The FumeBot GUI application needs to be started first by running python FumeBot.py on the laptop or main computer, then the connection setting needs to be changed to IP of the host computer (Laptop) to open the ports and start listening. In Window, the IP address of the machine can be found out by running ipconfig in command prompt and looking at the IPv4 Address section. The GUI running on the PC is the server and the Raspberry is the client, both the machines needs to have the same IP and ports for them to be able to connect. The IP and ports configuration of Fumebot can be changed in the FumeBot-Rpi3B/bot_config.ini file. The FumeBot service needs to be running as well.
The WASD keys can be used to control the movement of the robot and the mouse can be used to control the camera mount to tilt and pan. The mouse needs to be dragged across the video display area while holding down the left mouse button. The video capture settings can be changed to an appropriate resolution so that video lag can be reduced.
The training data recording can be started or stopped by pressing 'T' key or the "Start Recording" button can be used in the training data section. The training data is collected in the format of an image and the corresponding key pressed on receiving that image. The training data is saved as .npy file with an associated .meta file that stores the disabled keys and the order of enabled ones. For an example of reading the .npy file, ViewTrainingData.py could be run. Preprocessing maybe needed to get the data ready for training the DNN and an example of this can found in DataSetPreprocessing.py.
The AlexNet CNN model is defined in DeepNeuralNetworkModel.py the methods of which are loaded into FumeBotGUI/FumeBotDNN.py. The model is loaded and weights are applied in the constructor of the FumeBotDNN class. The dnn_prediction_function is used for inference and the output of this function is the required key the CNN wants to send to the robot. The key classification should be a one-hot vector, for example, [1, 0, 1]. The predicted key press vector is emitted as a signal in PyQt to the main GUI application and is handled by the handle_dnn_key_press function.
For inference on images coming from the robot, the DNN must be first initialized by pressing the 'I' key or "Initialize" button.

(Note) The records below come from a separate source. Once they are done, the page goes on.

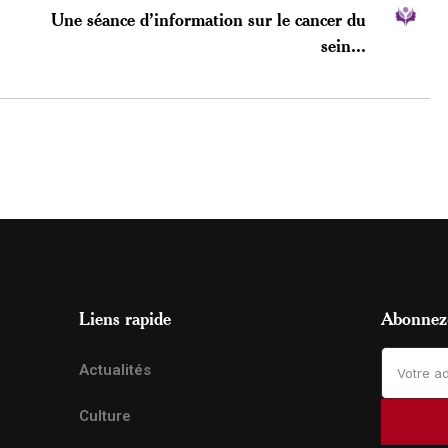
Une séance d’information sur le cancer du
sein...
Liens rapide
Abonnez-
Actualités
Culture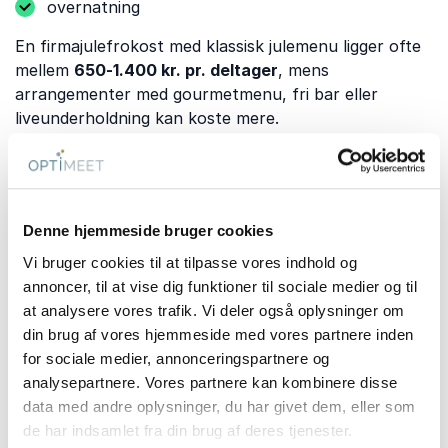
overnatning
En firmajulefrokost med klassisk julemenu ligger ofte
mellem
650-1.400 kr. pr. deltager
, mens
arrangementer med gourmetmenu, fri bar eller
liveunderholdning kan koste mere.
Når I sammenligner tilbud, bør I undersøge, hvad der
er inkluderet. Personale, AV-udstyr, rengøring og
opdækning kan være en del af prisen hos nogle
venues, mens andre opkræver disse ydelser separat.
Denne hjemmeside bruger cookies
Vi bruger cookies til at tilpasse vores indhold og
annoncer, til at vise dig funktioner til sociale medier og til
Transport, parkering og
at analysere vores trafik. Vi deler også oplysninger om
din brug af vores hjemmeside med vores partnere inden
overnatning
for sociale medier, annonceringspartnere og
Fredericia er et af Danmarks vigtigste
analysepartnere. Vores partnere kan kombinere disse
trafikknudepunkter.
data med andre oplysninger, du har givet dem, eller som
de har indsamlet fra din brug af deres tjenester.
Byen ligger, hvor E20 og E45 mødes, og Fredericia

To start the prediction the 'N' key can be used to toggle it or "Activate" button can be pressed. The FumeBotDNN.py is loaded into the main GUI application FumeBot.py in which the dnn_prediction_function mentioned earlier is run inside the update_video_feed_display function.
The data communication and reception of video stream is done in FumeBotGUI/FumeBotSockComm.py. The handling of data is done in the handle_socket_data function and the image frames from the camera is handled in the get_socket_stream_frames function in the main GUI. The data is exchanged between the FumeBotSockComm.py and FumeBot.py in the form of PyQt signals as mentioned above in the case of the DNN.
The frames coming from the camera are in JPEG format and is then rendered in the GUI video frame. The figure shown below shows how the video is sent from the client (Robot) to the Server (Fumebot GUI application). Both the RPi camera and the Lepton thermal camera follows the same procedure for transmission of video.
If other data needs to be sent from the robot, the handle_socket_data function needs to be modified. All the data communication from the Raspberry and Window PC needs to be in the following format:
$<CMD>,<DATA1>,<DATA2>,…,<DATA(n-1)>,#
Data communication between the Raspberry and Arduino is in the following format:
<CMD>,<DATA1>,<DATA2>,…,<DATA(n-1)>,\n
All the data are sent and received in plain string format.
The following are some of the know issues observed during testing.
- The
FumeBotMain.pywhich is ran on the client side can sometimes crash with an error caused by OpenCV. - Python 2.7 is used in the client side because OpenCV could not be installed for Python 3.6. Later this was resolved but not tested.
- The FLIR Lepton 3 thermal camera module freezes after a few minutes of usage.
- Data built up in the client side causes a lag in getting the real time sensor measurements displayed on the GUI.
- The initialization of the DNN is slow.
- Saving the training data takes a long time if the data held in the list is large.